## EXERCISE PASSAGE
***
Again, it is undoubtedly true that, by the erecting of buildings, the planting and training of trees, the sowing and setting of grasses and flowers, and the like, upon the park grounds, the park itself is affected in a merely physical way, and in that sense the park may be the “locality to be affected." But that is not, perhaps, the effect spoken of in the law on the subject, in connection with the levying of assessments for local improvements on the property outside the park belonging to private individuals or corporations liable to such assessments under the law. It is the locality formed by the assessable property, in all probability, which is to be enhanced in value by the making of the improvement that constitutes the locality to be affected; and this, of course, is all the property in the district which is otherwise assessable for such purposes. Such is the property “affected," or may be, within the meaning of the constitution, because it is the property benefited, and that alone can justify the assessments.

Now, it is evident that, under the doctrine contended for by the appellants, no park could be built; for the revenue arising from an annual assessment for 20 years of 1 per cent, would be in all conceivable cases utterly inadequate to purchase the necessary grounds and improve them into a park. The legislature, in authorizing the formation of improvement districts for the purpose of making public parks, doubtless took into consideration all the meanings that might be given to words and phrases used in the constitution, and, in order to make its action of practical use, and not utterly futile, probably ignored the theory contended for by the appellants, and acted upon some one of those referred to above, or some other that we may not have named. That being the case, and it being purely a legislative matter, the doubts that may arise as to the constitutionality of its action, under a familar rule, must be resolved in favor of the validitjr of the same. Neither is it clear how the city council, in conforming-its acts to the act of the legislature, could be guilty of proceeding without the authority of law, in view of the construction this court has put upon the constitution and the statutes. We conclude that the property of appellants was properly assessable, and that there is a lien on the same for the assessments.
***
## Saved entries

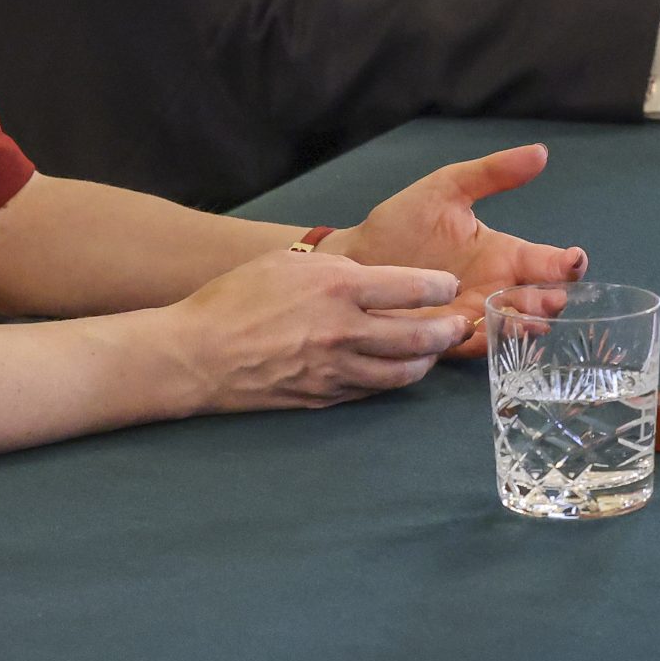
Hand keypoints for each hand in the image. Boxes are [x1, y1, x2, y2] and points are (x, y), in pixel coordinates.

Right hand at [168, 252, 468, 410]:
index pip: (413, 288)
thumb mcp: (288, 263)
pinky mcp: (325, 397)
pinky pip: (372, 390)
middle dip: (449, 330)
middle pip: (420, 336)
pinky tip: (396, 371)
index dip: (440, 288)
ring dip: (427, 361)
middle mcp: (345, 331)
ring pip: (403, 372)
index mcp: (339, 287)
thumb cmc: (236, 298)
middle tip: (460, 325)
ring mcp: (336, 370)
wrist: (198, 353)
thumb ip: (335, 269)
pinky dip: (392, 380)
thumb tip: (370, 276)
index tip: (448, 286)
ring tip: (434, 351)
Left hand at [329, 144, 588, 357]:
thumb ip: (492, 173)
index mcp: (503, 254)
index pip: (545, 262)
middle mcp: (496, 288)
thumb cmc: (404, 221)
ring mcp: (476, 315)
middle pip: (539, 300)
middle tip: (553, 297)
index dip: (566, 263)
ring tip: (532, 318)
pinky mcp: (451, 338)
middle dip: (551, 300)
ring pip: (516, 327)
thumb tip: (540, 152)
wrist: (358, 257)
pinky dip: (495, 342)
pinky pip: (481, 346)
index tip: (575, 261)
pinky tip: (499, 333)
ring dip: (528, 324)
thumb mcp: (448, 188)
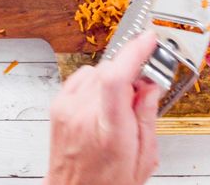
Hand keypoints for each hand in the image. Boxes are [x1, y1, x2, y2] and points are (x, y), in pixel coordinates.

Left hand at [45, 31, 161, 184]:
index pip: (116, 79)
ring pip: (98, 69)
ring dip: (115, 77)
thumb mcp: (144, 158)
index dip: (134, 52)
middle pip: (111, 70)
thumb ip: (148, 117)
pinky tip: (104, 98)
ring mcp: (67, 109)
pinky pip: (82, 76)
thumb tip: (151, 85)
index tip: (148, 40)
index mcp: (110, 132)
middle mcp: (83, 116)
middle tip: (143, 89)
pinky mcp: (58, 106)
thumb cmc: (107, 183)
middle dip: (132, 72)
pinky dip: (97, 80)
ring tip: (121, 103)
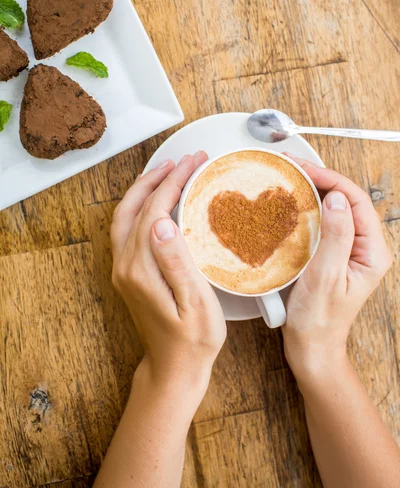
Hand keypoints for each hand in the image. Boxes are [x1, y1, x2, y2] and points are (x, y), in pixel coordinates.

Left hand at [110, 152, 226, 397]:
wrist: (173, 368)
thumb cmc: (192, 340)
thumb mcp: (195, 304)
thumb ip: (177, 263)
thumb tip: (161, 222)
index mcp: (141, 269)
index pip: (154, 210)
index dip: (174, 182)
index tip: (194, 163)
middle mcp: (125, 265)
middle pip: (134, 206)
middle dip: (157, 177)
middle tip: (183, 161)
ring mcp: (123, 268)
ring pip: (125, 215)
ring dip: (145, 188)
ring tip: (169, 171)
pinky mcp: (128, 272)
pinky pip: (128, 228)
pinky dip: (141, 205)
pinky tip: (159, 201)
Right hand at [282, 155, 391, 381]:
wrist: (311, 347)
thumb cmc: (319, 320)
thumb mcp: (326, 277)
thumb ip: (336, 236)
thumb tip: (337, 199)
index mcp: (372, 252)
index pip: (356, 202)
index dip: (332, 181)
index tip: (305, 170)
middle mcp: (363, 248)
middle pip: (346, 201)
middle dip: (321, 180)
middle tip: (293, 167)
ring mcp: (347, 250)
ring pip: (333, 209)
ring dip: (312, 191)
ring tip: (290, 178)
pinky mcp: (331, 254)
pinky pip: (322, 223)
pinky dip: (306, 209)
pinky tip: (290, 203)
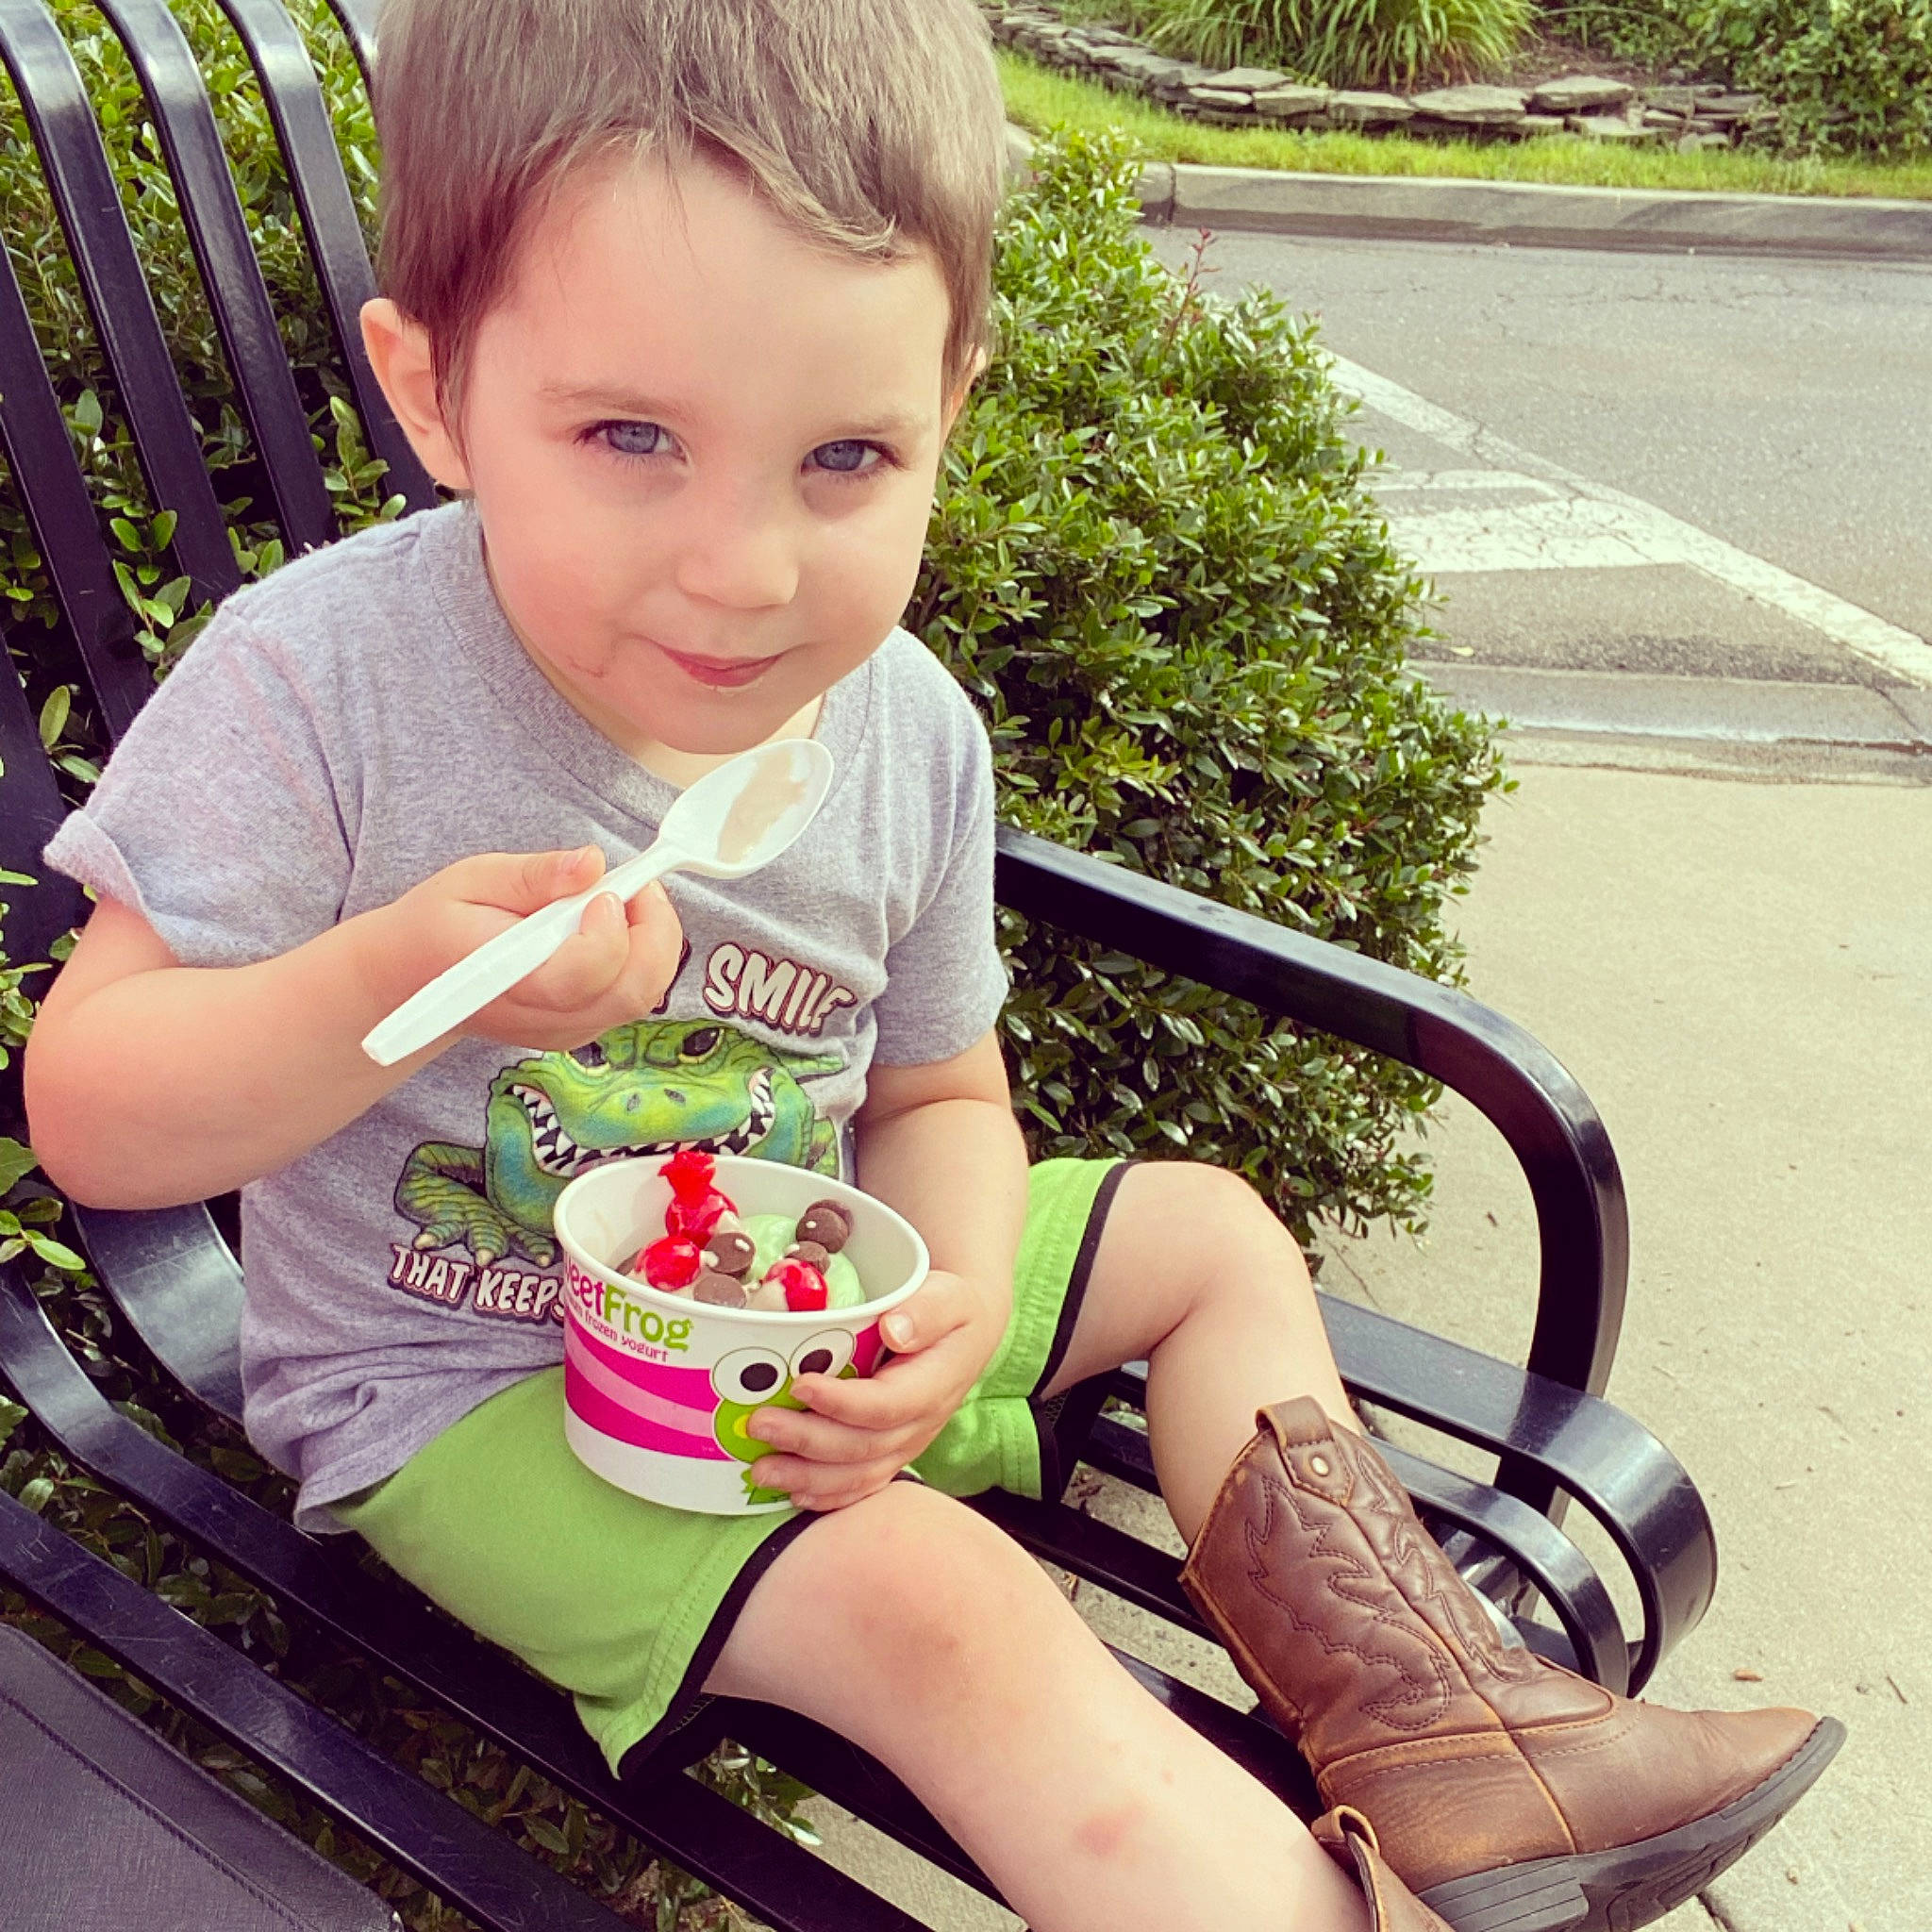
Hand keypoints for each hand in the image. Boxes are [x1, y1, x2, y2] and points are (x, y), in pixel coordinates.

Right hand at [386, 846, 684, 1052]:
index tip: (605, 891)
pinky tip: (613, 927)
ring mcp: (563, 1031)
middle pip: (629, 993)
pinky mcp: (578, 1030)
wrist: (417, 978)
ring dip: (652, 943)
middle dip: (653, 932)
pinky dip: (641, 959)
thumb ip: (536, 875)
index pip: (580, 975)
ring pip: (640, 998)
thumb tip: (592, 863)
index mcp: (503, 977)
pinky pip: (631, 999)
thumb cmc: (443, 922)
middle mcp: (539, 1016)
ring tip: (621, 901)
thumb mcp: (475, 878)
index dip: (609, 931)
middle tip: (634, 886)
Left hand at [744, 1271, 1008, 1510]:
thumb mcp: (949, 1297)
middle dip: (807, 1441)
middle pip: (862, 1446)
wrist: (966, 1335)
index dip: (841, 1403)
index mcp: (934, 1385)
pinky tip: (793, 1493)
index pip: (886, 1405)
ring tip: (761, 1469)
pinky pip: (861, 1485)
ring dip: (807, 1477)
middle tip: (760, 1424)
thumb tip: (895, 1329)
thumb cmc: (951, 1310)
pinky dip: (826, 1495)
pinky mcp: (892, 1453)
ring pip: (858, 1474)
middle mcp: (921, 1424)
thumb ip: (927, 1312)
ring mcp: (906, 1444)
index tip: (801, 1385)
***
## TASK DIRECTIONS
Decide whether each statement below agrees with the park assessment passage above, answering yes or no and quoting the exact words of the passage that settle it. (a) Under the appellants' doctrine, a yearly 1 percent assessment for 20 years would be too little to buy the grounds and improve them into a park. (b) The court concludes that the appellants' property could not properly be assessed. (c) The property that is benefited is what justifies the assessments.

## PROBLEM SOLUTION
(a) Yes: "the revenue arising from an annual assessment for 20 years of 1 per cent, would be in all conceivable cases utterly inadequate to purchase the necessary grounds and improve them into a park"
(b) No: "We conclude that the property of appellants was properly assessable"
(c) Yes: "because it is the property benefited, and that alone can justify the assessments"